Weingesetz von 1971
Eine Zäsur. Verbunden mit einer Zeitenwende so tiefgreifend wie die durch’s Internet oder das iPhone. Anders kann man das Weingesetz von 1971 (zusammen mit dem ersten Teil der Gesetzgebung 1969) nicht bezeichnen. Auf älteren Etiketten begegnen dem Weinfreund auch heute noch Begriffe wie naturrein, Cabinet (mit „C“ und einen „t“) oder Hochfeine Auslese. Heute sind sie verschwunden – genau wie ein Großteil der über 30.000 Bezeichnungen für Lagen und Gewanne (eine Art Lage in der Lage), die es einst in Deutschland gab – heute sind es noch 2.600. Der Grund dafür ist in beiden Fällen der gleiche: das Weingesetz von 1971.
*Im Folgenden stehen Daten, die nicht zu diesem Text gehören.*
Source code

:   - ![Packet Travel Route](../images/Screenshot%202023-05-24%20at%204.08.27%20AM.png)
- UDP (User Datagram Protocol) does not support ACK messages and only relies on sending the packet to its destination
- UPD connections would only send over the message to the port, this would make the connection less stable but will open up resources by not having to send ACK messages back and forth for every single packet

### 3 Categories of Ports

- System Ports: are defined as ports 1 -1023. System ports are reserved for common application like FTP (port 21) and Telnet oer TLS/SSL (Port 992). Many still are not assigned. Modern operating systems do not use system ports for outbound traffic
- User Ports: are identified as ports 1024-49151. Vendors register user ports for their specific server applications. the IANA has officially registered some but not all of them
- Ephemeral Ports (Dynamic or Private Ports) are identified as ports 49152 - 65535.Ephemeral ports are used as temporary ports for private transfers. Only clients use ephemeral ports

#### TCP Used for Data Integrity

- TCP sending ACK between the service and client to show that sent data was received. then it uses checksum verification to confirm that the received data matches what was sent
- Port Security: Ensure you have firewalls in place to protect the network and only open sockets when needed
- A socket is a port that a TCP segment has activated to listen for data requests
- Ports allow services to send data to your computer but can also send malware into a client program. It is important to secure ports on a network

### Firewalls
Im Zentrum des Gesetzes stand vor allem aber: das Prädikatssystem und dessen strikte Fokussierung auf den Zuckergehalt der Trauben zum Zeitpunkt der Lese als entscheidender Parameter der Qualität. Die Chaptalisierung wurde in den Prädikatsstufen dadurch ebenso illegal wie die Herstellung von Strohwein. Und letztlich war es dieser deutschsprachige Sonderweg (die Weingesetz-Struktur ist in Österreich grundsätzlich ähnlich), der den Weg für den großen Glykol-Skandal von 1985 bereitet hat.
Das Weingesetz war auch eine Reaktion auf die großen und zum Teil recht radikalen damaligen Flurbereinigungen – also massiven landschaftsbaulichen Veränderungen mit dem Zweck, schlecht zugängliche oder nur händisch zu bewirtschaftende Weinbauparzellen durch Wegebau und Zusammenfassung zu größeren Flächen zusammenzufassen. Dass dessen Geist weniger vom aufrichtigen Umgang mit dem Verbraucher geprägt war, sondern im Wesen eher eine rosstäuscherhafte Gebrauchtwagenverkäufer-Mentalität aufwies, erkennt man nirgendwo so gut, wie an der Großlage. Die Tatsache, dass diese seelen- und ausdruckslose Weinflächenkonglomerate, deren Fläche zum Teil größer ist, als anderenorts ganze Weinbaugebiete, in der Art ihrer Bezeichnung für den Laien durch nichts von hoch- und höchstwertigen Einzellagen zu unterscheiden sind, spricht eine deutliche Sprache, wessen Interessen das Gesetz vor allem diente. Die Folge war, dass Deutschland für rund 20 Jahre – Ausnahmen bestätigen die Regel – ins untere Mittelmaß abrutsche und die Weine vor allem auf Quantität denn auf Qualität getrimmt wurden. Der verheerende internationale Erfolg der Liebfrauenmilch, die im Ausland zum Synonym für deutschen Wein wurde, hat sehr viel mit dieser Gesetzgebung zu tun.